Elwan Ahmed, Singh Ranvir, Patterson Maree, Roygard Jon, Horne Dave, Clothier Brent, Jones Geoffrey
Institute of Agriculture and Environment (IAE), Massey University, Private Bag, Palmerston North, 11 222, New Zealand.
Horizons Regional Council, Palmerston North, New Zealand.
Environ Monit Assess. 2018 Jan 11;190(2):78. doi: 10.1007/s10661-017-6444-y.

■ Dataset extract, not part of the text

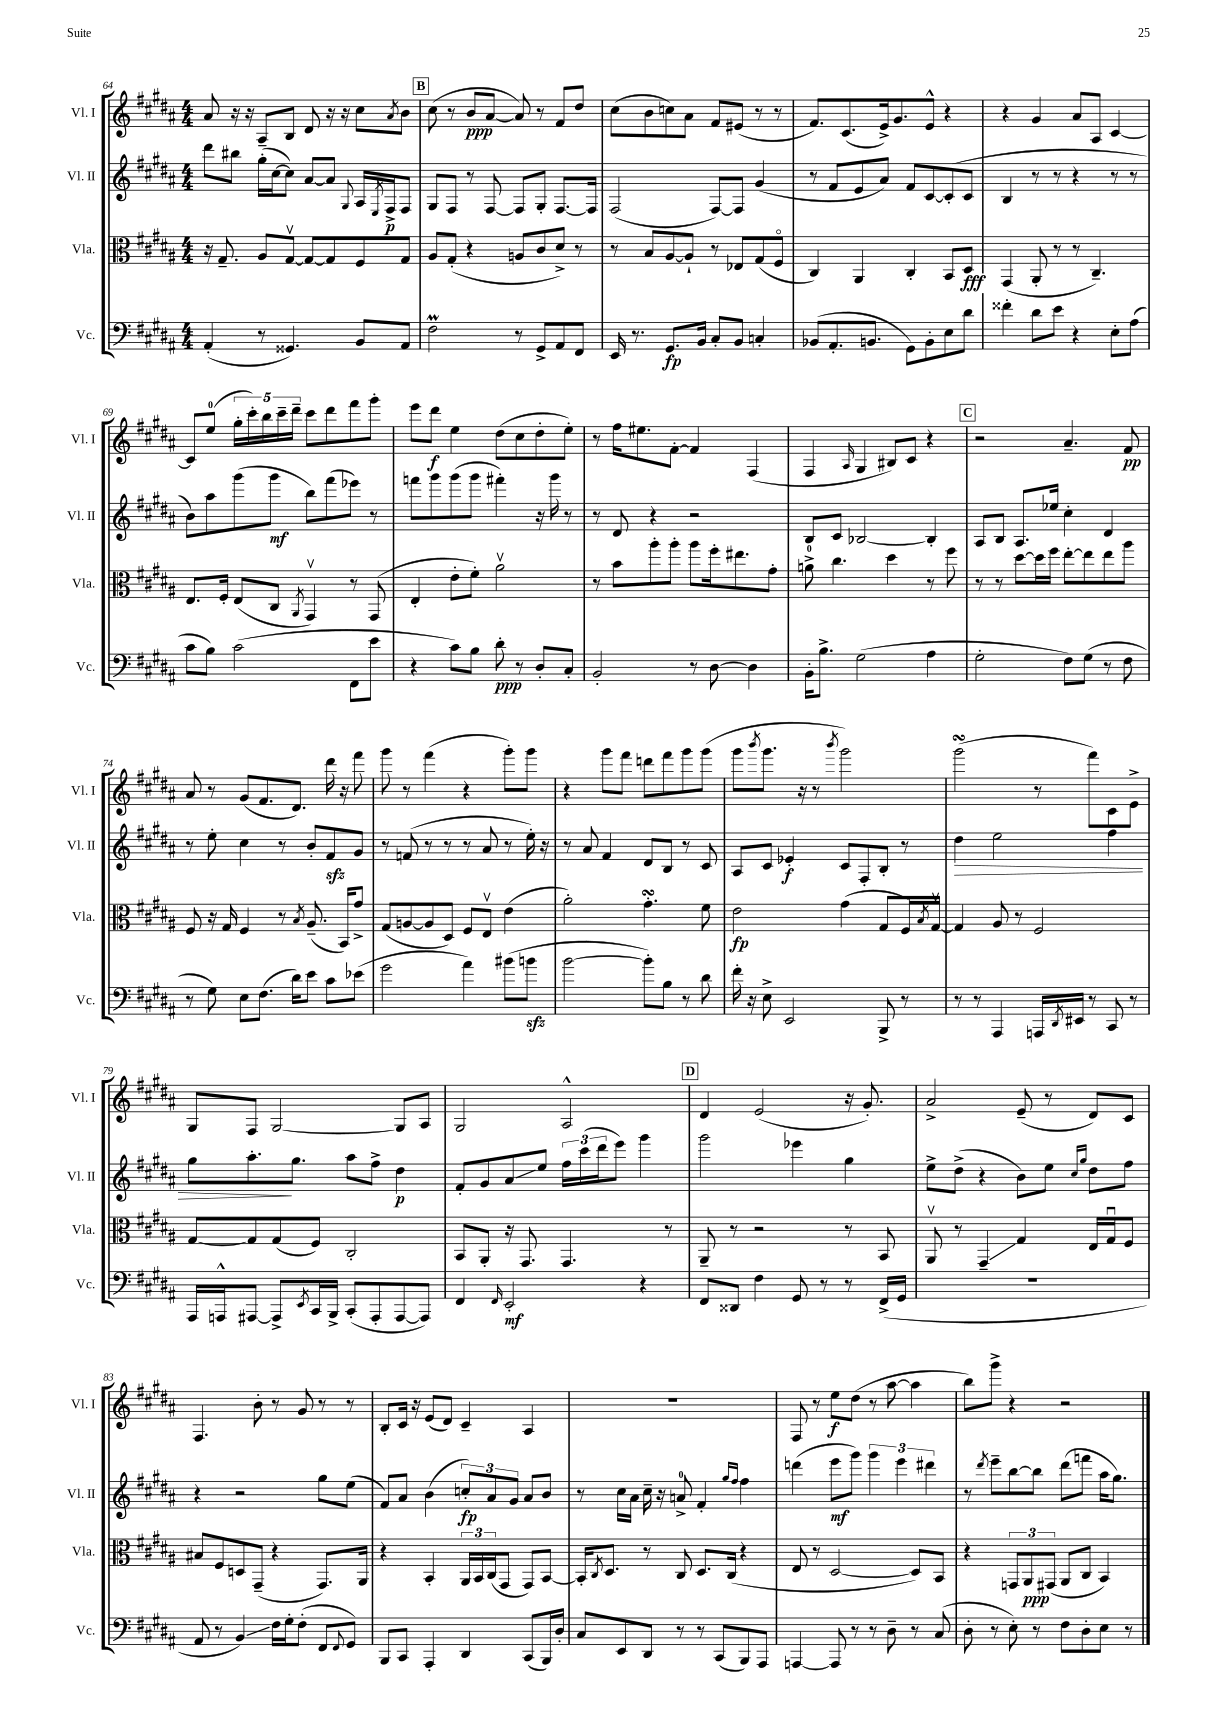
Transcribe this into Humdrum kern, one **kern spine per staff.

Better management of water quality in streams, rivers and lakes requires precise and accurate estimates of different contaminant loads. We assessed four sampling frequencies (2 days, weekly, fortnightly and monthly) and five load calculation methods (global mean (GM), rating curve (RC), ratio estimator (RE), flow-stratified (FS) and flow-weighted (FW)) to quantify loads of nitrate-nitrogen (NO-N), soluble inorganic nitrogen (SIN), total nitrogen (TN), dissolved reactive phosphorus (DRP), total phosphorus (TP) and total suspended solids (TSS), in the Manawatu River, New Zealand. The estimated annual river loads were compared to the reference 'true' loads, calculated using daily measurements of flow and water quality from May 2010 to April 2011, to quantify bias (i.e. accuracy) and root mean square error 'RMSE' (i.e. accuracy and precision). The GM method resulted into relatively higher RMSE values and a consistent negative bias (i.e. underestimation) in estimates of annual river loads across all sampling frequencies. The RC method resulted in the lowest RMSE for TN, TP and TSS at monthly sampling frequency. Yet, RC highly overestimated the loads for parameters that showed dilution effect such as NO-N and SIN. The FW and RE methods gave similar results, and there was no essential improvement in using RE over FW. In general, FW and RE performed better than FS in terms of bias, but FS performed slightly better than FW and RE in terms of RMSE for most of the water quality parameters (DRP, TP, TN and TSS) using a monthly sampling frequency. We found no significant decrease in RMSE values for estimates of NON, SIN, TN and DRP loads when the sampling frequency was increased from monthly to fortnightly. The bias and RMSE values in estimates of TP and TSS loads (estimated by FW, RE and FS), however, showed a significant decrease in the case of weekly or 2-day sampling. This suggests potential for a higher sampling frequency during flow peaks for more precise and accurate estimates of annual river loads for TP and TSS, in the study river and other similar conditions.
要更好地管理溪流、河流和湖泊的水质,需要精确且准确地估算不同污染物负荷。我们评估了四种采样频率(两天一次、每周一次、每两周一次和每月一次)以及五种负荷计算方法(全球均值(GM)、率定曲线(RC)、比率估计器(RE)、流量分层(FS)和流量加权(FW)),以量化新西兰马纳瓦图河中的硝酸盐氮(NO-N)、可溶性无机氮(SIN)、总氮(TN)、溶解性活性磷(DRP)、总磷(TP)和总悬浮固体(TSS)的负荷。将估算的年河流负荷与参考“真实”负荷进行比较,该参考负荷是使用2010年5月至2011年4月的流量和水质日测量值计算得出的,以量化偏差(即准确性)和均方根误差“RMSE”(即准确性和精密度)。GM方法导致相对较高的RMSE值,并且在所有采样频率下,年河流负荷估算中存在一致的负偏差(即低估)。RC方法在每月采样频率下,对TN、TP和TSS产生的RMSE最低。然而,RC对表现出稀释效应的参数(如NO-N和SIN)的负荷高估严重。FW和RE方法给出了相似的结果,并且使用RE相对于FW并没有实质性改进。总体而言,就偏差而言,FW和RE比FS表现更好,但对于大多数水质参数(DRP、TP、TN和TSS),使用每月采样频率时,FS在RMSE方面比FW和RE略好。我们发现,当采样频率从每月增加到每两周一次时,NON、SIN、TN和DRP负荷估算的RMSE值没有显著下降。然而,TP和TSS负荷估算(由FW、RE和FS估算)中的偏差和RMSE值在每周或两天采样的情况下显著下降。这表明在流量峰值期间采用更高的采样频率,对于在研究河流及其他类似条件下更精确准确地估算TP和TSS的年河流负荷具有潜力。